CONCLUSION AND FUTURE DIRECTIONS


This modern implementation of ELIZA demonstrates how contemporary AI technologies can enhance the therapeutic conversational experience while preserving the essential qualities that made the original so compelling. By combining Large Language Models with sophisticated memory management, personality engines, and therapeutic techniques, we create a system that can engage in more nuanced and helpful conversations than simple pattern matching would allow.

The architecture presented here follows clean code principles and maintains separation of concerns, making it extensible and maintainable. The modular design allows for easy replacement of components, such as swapping different LLM providers or adding new therapeutic techniques.
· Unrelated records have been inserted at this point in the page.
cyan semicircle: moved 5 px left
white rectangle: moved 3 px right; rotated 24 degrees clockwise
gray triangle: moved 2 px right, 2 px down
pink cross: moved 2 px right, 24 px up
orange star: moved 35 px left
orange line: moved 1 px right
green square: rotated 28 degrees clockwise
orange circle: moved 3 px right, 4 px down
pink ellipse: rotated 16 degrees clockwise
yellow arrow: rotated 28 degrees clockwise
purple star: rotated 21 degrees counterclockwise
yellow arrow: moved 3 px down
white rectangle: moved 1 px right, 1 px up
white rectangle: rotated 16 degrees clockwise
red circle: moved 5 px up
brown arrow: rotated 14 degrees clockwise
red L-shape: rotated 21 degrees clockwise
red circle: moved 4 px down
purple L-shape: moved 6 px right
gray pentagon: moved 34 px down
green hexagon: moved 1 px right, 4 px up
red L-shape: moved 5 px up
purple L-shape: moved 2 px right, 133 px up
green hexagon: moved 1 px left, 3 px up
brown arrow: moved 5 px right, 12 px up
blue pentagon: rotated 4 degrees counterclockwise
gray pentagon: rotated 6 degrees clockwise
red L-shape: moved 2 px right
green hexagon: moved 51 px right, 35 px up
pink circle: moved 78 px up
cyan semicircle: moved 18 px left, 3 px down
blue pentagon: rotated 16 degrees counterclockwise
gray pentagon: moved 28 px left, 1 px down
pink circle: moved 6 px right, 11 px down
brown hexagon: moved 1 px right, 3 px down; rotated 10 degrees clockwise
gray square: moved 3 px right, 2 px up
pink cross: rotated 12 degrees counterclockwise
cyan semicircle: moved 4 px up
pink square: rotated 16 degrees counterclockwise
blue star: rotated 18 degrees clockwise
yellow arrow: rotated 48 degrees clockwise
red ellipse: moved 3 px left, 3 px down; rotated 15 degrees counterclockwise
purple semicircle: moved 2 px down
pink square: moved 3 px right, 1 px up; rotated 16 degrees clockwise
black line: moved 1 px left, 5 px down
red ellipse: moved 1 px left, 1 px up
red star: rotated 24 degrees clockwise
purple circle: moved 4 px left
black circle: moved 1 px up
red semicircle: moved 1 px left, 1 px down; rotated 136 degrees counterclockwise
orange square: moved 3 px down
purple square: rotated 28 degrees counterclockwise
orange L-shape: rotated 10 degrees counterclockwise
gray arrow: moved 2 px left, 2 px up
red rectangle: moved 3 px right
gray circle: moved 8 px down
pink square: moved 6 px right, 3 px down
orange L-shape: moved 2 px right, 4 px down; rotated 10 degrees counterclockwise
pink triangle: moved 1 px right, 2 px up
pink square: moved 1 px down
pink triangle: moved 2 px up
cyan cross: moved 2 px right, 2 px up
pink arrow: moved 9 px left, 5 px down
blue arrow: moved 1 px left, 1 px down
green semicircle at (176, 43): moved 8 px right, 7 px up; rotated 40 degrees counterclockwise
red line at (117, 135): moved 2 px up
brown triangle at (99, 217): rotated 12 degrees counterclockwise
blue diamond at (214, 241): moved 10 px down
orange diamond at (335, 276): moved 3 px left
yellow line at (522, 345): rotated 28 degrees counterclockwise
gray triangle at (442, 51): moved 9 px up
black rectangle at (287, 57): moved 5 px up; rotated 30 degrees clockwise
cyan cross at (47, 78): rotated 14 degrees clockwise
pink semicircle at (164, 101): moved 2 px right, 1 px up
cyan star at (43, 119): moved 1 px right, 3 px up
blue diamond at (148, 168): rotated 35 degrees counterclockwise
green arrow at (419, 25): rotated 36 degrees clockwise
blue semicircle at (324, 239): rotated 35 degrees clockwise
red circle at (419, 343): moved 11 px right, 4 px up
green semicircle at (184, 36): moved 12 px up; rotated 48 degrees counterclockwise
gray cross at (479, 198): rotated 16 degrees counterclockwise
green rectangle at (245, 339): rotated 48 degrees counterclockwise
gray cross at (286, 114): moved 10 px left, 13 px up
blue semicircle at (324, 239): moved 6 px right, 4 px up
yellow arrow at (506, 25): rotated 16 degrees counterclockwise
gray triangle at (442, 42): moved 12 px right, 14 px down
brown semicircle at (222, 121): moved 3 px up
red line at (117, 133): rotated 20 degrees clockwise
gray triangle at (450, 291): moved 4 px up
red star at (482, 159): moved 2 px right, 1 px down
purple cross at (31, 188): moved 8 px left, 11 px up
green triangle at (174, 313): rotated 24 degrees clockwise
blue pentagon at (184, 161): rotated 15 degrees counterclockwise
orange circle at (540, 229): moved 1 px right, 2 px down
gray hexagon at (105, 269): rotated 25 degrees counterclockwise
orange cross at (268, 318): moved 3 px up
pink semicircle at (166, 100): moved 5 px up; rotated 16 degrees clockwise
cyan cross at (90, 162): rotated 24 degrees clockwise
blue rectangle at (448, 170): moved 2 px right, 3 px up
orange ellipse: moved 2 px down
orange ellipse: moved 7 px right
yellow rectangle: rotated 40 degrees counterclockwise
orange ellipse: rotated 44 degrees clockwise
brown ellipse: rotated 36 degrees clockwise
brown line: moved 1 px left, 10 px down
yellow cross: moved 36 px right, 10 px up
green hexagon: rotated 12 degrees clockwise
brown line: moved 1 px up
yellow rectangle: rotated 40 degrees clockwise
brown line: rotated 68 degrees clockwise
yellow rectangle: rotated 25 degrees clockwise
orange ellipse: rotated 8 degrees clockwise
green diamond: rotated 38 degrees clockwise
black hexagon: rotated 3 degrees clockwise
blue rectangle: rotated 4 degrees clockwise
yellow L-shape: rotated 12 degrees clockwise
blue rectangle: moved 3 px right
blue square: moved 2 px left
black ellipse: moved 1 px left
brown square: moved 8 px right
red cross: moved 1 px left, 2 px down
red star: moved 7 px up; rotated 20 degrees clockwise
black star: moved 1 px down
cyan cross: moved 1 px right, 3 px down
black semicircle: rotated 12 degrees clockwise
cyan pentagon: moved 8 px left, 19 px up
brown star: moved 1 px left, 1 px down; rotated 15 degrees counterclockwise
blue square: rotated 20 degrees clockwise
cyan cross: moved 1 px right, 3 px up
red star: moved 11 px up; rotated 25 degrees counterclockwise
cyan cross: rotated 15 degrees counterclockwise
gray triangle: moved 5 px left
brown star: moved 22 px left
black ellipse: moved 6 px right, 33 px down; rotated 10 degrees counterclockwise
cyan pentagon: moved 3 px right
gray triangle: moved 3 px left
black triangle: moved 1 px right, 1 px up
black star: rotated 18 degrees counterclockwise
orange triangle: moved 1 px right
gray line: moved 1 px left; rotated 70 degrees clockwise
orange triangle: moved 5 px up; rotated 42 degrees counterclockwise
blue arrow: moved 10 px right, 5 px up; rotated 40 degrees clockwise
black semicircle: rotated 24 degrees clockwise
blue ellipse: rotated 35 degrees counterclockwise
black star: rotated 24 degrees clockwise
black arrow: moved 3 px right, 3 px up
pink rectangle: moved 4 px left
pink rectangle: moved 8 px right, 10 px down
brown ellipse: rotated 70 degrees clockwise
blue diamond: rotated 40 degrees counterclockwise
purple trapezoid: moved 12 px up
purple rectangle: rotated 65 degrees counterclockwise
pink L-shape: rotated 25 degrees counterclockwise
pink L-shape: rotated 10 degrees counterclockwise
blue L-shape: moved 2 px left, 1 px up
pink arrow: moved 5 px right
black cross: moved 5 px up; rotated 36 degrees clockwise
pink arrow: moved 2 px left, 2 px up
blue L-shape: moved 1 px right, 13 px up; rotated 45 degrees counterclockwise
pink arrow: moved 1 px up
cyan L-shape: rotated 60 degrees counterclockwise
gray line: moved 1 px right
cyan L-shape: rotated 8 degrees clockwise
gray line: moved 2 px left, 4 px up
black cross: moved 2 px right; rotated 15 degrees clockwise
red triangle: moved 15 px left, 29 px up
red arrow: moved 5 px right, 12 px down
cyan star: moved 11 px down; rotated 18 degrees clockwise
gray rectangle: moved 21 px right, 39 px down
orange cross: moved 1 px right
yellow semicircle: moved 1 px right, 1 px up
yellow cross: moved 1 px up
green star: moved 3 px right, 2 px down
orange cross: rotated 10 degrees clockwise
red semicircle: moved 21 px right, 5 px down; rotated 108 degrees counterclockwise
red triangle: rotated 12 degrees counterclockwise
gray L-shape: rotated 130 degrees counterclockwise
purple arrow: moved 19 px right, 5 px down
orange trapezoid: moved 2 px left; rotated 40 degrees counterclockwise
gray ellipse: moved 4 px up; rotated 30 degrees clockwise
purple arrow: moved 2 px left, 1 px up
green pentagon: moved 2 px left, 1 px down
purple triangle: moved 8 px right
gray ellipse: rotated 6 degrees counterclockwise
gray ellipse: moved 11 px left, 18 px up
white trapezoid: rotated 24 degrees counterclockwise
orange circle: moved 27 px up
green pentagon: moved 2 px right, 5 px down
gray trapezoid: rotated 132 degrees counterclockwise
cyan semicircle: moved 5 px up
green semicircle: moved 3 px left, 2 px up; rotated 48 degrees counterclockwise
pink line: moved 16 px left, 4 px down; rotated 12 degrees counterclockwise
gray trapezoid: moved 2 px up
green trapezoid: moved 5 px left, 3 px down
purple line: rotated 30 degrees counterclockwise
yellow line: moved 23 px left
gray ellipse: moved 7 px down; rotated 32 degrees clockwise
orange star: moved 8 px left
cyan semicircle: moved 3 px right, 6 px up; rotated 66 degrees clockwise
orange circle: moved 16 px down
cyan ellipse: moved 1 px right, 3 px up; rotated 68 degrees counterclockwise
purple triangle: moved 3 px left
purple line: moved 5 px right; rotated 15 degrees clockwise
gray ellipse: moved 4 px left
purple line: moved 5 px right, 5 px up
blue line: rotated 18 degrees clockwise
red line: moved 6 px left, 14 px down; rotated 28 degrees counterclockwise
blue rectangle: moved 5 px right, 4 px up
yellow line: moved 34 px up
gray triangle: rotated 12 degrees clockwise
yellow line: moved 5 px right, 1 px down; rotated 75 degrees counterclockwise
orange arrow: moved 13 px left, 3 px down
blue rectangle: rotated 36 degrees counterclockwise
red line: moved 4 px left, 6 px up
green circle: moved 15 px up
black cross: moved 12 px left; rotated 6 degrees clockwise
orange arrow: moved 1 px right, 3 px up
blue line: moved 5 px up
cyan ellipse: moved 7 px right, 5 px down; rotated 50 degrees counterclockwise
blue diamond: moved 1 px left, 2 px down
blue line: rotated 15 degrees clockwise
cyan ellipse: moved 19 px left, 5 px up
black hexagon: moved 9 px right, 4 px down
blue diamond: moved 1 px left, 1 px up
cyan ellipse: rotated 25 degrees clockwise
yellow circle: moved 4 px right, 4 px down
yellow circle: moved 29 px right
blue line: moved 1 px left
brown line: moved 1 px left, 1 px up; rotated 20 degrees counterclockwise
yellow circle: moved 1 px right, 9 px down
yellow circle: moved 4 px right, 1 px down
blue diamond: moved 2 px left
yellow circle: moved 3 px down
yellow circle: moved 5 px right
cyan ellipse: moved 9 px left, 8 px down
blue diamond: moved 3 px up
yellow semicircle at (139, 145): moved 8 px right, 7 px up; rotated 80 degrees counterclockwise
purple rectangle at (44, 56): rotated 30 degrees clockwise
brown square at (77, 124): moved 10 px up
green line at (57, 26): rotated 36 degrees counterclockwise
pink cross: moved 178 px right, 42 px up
Key advantages of this modern approach include contextual understanding that goes beyond keyword matching, persistent memory that enables continuity across sessions, adaptive personality that learns user preferences, sophisticated emotional intelligence that can track and respond to emotional patterns, and robust error handling that maintains the therapeutic relationship even when technical issues arise.

Future enhancements could include integration with professional therapy frameworks, voice interface capabilities for more natural interaction, multi-modal input processing including text, voice, and potentially physiological data, integration with mental health resources and crisis intervention systems, and advanced analytics for tracking therapeutic progress over time.

The implementation also demonstrates important considerations for AI safety and ethics in therapeutic applications. While this system can provide valuable support and reflection opportunities, it's designed to recognize its limitations and guide users to professional help when appropriate.

This modern ELIZA serves as both a practical therapeutic tool and a demonstration of how classic AI concepts can be enhanced with contemporary technologies to create more effective and helpful systems. The combination of historical therapeutic wisdom with modern AI capabilities creates new possibilities for supportive technology that can genuinely help people explore their thoughts and feelings in a safe, non-judgmental environment.